**Saved data entries**
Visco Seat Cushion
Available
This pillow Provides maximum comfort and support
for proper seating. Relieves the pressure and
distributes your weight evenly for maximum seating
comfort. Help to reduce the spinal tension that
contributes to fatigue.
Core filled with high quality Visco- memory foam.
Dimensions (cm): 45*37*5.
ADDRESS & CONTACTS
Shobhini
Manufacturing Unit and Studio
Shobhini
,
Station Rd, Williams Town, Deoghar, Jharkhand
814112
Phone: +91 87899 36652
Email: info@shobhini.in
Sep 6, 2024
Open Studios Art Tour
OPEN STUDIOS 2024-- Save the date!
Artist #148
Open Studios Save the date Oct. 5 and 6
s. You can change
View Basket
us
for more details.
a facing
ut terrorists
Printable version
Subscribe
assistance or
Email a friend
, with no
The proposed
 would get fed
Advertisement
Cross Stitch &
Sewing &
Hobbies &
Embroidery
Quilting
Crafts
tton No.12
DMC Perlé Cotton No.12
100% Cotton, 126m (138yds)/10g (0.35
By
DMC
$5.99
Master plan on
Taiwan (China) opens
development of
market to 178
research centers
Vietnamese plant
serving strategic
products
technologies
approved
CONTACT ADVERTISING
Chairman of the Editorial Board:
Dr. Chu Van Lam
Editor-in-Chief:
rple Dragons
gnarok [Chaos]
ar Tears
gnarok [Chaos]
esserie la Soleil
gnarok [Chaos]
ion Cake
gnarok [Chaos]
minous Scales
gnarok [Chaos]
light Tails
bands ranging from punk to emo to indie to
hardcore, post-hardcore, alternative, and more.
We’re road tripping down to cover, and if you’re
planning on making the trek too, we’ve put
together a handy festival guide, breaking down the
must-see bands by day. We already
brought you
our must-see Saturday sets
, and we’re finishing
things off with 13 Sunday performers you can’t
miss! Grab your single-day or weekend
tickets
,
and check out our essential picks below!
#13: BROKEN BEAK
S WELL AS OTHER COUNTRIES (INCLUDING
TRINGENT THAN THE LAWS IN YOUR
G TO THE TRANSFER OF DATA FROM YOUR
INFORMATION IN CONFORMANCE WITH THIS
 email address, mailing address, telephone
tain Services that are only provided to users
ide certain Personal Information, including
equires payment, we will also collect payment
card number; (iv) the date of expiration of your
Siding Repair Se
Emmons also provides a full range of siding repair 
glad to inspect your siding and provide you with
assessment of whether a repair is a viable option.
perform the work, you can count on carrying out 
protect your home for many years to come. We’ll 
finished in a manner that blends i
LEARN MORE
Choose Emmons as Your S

**Instructions to follow**
The data above must be repeated in its entirety, exactly as given.

**Output of the task**
Visco Seat Cushion
Available
This pillow Provides maximum comfort and support
for proper seating. Relieves the pressure and
distributes your weight evenly for maximum seating
comfort. Help to reduce the spinal tension that
contributes to fatigue.
Core filled with high quality Visco- memory foam.
Dimensions (cm): 45*37*5.
ADDRESS & CONTACTS
Shobhini
Manufacturing Unit and Studio
Shobhini
,
Station Rd, Williams Town, Deoghar, Jharkhand
814112
Phone: +91 87899 36652
Email: info@shobhini.in
Sep 6, 2024
Open Studios Art Tour
OPEN STUDIOS 2024-- Save the date!
Artist #148
Open Studios Save the date Oct. 5 and 6
s. You can change
View Basket
us
for more details.
a facing
ut terrorists
Printable version
Subscribe
assistance or
Email a friend
, with no
The proposed
 would get fed
Advertisement
Cross Stitch &
Sewing &
Hobbies &
Embroidery
Quilting
Crafts
tton No.12
DMC Perlé Cotton No.12
100% Cotton, 126m (138yds)/10g (0.35
By
DMC
$5.99
Master plan on
Taiwan (China) opens
development of
market to 178
research centers
Vietnamese plant
serving strategic
products
technologies
approved
CONTACT ADVERTISING
Chairman of the Editorial Board:
Dr. Chu Van Lam
Editor-in-Chief:
rple Dragons
gnarok [Chaos]
ar Tears
gnarok [Chaos]
esserie la Soleil
gnarok [Chaos]
ion Cake
gnarok [Chaos]
minous Scales
gnarok [Chaos]
light Tails
bands ranging from punk to emo to indie to
hardcore, post-hardcore, alternative, and more.
We’re road tripping down to cover, and if you’re
planning on making the trek too, we’ve put
together a handy festival guide, breaking down the
must-see bands by day. We already
brought you
our must-see Saturday sets
, and we’re finishing
things off with 13 Sunday performers you can’t
miss! Grab your single-day or weekend
tickets
,
and check out our essential picks below!
#13: BROKEN BEAK
S WELL AS OTHER COUNTRIES (INCLUDING
TRINGENT THAN THE LAWS IN YOUR
G TO THE TRANSFER OF DATA FROM YOUR
INFORMATION IN CONFORMANCE WITH THIS
 email address, mailing address, telephone
tain Services that are only provided to users
ide certain Personal Information, including
equires payment, we will also collect payment
card number; (iv) the date of expiration of your
Siding Repair Se
Emmons also provides a full range of siding repair 
glad to inspect your siding and provide you with
assessment of whether a repair is a viable option.
perform the work, you can count on carrying out 
protect your home for many years to come. We’ll 
finished in a manner that blends i
LEARN MORE
Choose Emmons as Your S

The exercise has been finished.